Read my lips — regression analysis does not imply causation11 November, 2015 at 18:45 | Posted in Statistics & Econometrics | Leave a comment
Many treatments of regression seem to take for granted that the investigator knows the relevant variables, their causal order, and the functional form of the relationships among them; measurements of the independent variables are assumed to be without error. Indeed, Gauss developed and used regression in physical science contexts where these conditions hold, at least to a very good approximation. Today, the textbook theorems that justify regression are proved on the basis of such assumptions.
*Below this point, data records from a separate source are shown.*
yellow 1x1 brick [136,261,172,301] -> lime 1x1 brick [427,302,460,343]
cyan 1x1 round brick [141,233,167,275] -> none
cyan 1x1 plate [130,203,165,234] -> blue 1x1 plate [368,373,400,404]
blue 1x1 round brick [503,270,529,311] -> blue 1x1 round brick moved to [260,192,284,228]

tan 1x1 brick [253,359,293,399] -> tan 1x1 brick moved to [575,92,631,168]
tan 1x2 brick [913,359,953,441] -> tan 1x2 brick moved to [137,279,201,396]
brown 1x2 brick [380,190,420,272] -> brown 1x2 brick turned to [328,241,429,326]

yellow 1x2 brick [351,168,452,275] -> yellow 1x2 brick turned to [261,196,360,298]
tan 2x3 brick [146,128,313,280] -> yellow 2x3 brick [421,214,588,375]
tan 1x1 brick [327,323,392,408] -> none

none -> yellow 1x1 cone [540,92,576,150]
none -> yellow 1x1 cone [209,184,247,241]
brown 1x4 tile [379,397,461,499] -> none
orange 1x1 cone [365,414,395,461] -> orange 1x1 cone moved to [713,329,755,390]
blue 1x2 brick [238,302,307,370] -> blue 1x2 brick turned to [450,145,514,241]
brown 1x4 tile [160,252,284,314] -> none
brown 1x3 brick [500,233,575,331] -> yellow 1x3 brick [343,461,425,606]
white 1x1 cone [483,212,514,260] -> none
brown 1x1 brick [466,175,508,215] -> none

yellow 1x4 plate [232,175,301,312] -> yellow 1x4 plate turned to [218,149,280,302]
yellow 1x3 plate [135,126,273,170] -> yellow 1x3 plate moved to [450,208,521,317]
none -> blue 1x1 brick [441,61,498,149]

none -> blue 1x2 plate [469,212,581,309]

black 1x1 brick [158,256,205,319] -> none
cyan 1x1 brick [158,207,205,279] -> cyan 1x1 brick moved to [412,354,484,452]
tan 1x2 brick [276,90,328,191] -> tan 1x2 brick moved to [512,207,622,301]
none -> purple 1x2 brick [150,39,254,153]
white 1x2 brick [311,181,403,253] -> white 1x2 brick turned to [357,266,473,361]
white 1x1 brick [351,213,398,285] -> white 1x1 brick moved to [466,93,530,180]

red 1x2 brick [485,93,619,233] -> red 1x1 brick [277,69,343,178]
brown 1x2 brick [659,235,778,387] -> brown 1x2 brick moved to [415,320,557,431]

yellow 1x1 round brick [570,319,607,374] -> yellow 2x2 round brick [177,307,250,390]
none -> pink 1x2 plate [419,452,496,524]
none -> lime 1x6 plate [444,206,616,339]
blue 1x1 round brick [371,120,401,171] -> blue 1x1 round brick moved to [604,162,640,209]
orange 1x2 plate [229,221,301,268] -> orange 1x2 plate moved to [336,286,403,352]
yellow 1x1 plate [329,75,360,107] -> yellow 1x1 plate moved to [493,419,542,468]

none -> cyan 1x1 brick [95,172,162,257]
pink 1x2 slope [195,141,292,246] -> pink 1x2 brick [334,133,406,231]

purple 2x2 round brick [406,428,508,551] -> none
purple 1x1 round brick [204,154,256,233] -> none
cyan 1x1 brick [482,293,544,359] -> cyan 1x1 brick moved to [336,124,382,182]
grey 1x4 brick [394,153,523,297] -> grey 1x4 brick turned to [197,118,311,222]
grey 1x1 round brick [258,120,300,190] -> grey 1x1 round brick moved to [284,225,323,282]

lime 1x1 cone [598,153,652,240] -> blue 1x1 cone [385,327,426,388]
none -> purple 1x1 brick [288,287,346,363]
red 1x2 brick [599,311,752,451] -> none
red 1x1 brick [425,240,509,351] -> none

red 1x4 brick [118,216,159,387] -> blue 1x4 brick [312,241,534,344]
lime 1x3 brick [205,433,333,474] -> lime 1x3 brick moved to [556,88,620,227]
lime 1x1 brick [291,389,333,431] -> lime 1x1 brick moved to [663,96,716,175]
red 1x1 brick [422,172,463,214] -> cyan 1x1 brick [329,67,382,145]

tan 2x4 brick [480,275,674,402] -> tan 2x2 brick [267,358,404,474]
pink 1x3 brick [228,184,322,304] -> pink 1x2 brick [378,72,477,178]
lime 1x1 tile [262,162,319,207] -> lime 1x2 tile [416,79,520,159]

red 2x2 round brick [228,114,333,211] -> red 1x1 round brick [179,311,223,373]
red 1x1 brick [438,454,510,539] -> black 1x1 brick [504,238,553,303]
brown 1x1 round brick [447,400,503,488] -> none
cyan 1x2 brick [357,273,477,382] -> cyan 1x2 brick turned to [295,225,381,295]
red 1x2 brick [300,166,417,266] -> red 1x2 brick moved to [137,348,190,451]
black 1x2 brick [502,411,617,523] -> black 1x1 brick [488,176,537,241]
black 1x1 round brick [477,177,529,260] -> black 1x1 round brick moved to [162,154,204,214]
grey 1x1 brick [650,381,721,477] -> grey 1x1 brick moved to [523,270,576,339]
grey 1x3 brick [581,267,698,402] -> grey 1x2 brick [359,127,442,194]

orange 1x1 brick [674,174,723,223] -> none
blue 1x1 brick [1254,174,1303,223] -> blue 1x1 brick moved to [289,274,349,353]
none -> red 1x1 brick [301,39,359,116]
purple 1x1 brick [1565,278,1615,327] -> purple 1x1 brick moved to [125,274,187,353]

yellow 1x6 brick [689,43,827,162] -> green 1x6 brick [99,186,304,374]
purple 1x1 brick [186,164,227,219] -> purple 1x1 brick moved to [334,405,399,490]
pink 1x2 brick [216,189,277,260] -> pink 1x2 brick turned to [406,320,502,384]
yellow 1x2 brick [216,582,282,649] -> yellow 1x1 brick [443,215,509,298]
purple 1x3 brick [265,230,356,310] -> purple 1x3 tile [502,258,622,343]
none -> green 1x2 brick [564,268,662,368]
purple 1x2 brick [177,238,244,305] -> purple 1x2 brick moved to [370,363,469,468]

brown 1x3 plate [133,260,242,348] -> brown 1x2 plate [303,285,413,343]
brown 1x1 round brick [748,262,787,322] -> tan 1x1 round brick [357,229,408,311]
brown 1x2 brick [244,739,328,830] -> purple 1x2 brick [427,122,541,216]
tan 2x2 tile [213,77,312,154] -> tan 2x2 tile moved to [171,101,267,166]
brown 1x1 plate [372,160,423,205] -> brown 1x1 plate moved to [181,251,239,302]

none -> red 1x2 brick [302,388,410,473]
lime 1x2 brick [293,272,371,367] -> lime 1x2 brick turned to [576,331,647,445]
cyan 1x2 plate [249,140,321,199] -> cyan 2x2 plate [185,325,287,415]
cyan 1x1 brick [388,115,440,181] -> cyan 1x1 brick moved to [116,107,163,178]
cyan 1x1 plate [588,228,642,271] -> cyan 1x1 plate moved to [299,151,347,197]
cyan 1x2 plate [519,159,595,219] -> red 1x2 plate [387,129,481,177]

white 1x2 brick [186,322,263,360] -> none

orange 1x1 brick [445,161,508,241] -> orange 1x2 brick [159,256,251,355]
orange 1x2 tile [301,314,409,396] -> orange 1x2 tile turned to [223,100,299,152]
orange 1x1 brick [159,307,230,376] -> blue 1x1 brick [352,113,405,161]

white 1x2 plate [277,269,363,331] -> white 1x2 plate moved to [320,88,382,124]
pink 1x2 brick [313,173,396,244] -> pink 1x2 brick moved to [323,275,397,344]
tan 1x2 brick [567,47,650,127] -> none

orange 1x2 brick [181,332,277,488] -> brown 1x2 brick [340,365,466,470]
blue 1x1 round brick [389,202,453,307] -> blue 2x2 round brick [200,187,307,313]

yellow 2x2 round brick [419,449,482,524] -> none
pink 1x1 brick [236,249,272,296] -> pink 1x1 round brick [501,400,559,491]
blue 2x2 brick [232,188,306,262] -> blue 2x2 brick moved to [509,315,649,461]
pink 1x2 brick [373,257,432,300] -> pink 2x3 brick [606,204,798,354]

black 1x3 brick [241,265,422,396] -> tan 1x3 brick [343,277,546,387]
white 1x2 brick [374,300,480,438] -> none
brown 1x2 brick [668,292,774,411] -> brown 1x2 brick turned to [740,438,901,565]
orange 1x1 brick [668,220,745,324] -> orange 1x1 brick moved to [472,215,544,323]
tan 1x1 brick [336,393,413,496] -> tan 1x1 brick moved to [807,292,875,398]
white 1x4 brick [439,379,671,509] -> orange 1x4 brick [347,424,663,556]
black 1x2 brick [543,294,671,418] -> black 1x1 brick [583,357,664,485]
In the social sciences, the situation seems quite different. Regression is used to discover relationships or to disentangle cause and effect.Ho wever, investigators have only vague ideas as to the relevant variables and their causal order; functional forms are chosen on the basis of convenience or familiarity; serious problems of measurement are often encountered.
Regression may offer useful ways of summarizing the data and making predictions. Investigators may be able to use summaries and predictions to draw substantive conclusions. However, I see no cases in which regression equations, let alone the more complex methods, have succeeded as engines for discovering causal relationships …
The larger problem remains. Can quantitative social scientists infer causality by applying statistical technology to correlation matrices? That is not a mathematical question, because the answer turns on the way the world is put together. As I read the record, correlational methods have not delivered the goods. We need to work on measurement, design, theory. Fancier statistics are not likely to help much.
If you only have time to study one mathematical statistician, the choice should be easy — David Freedman.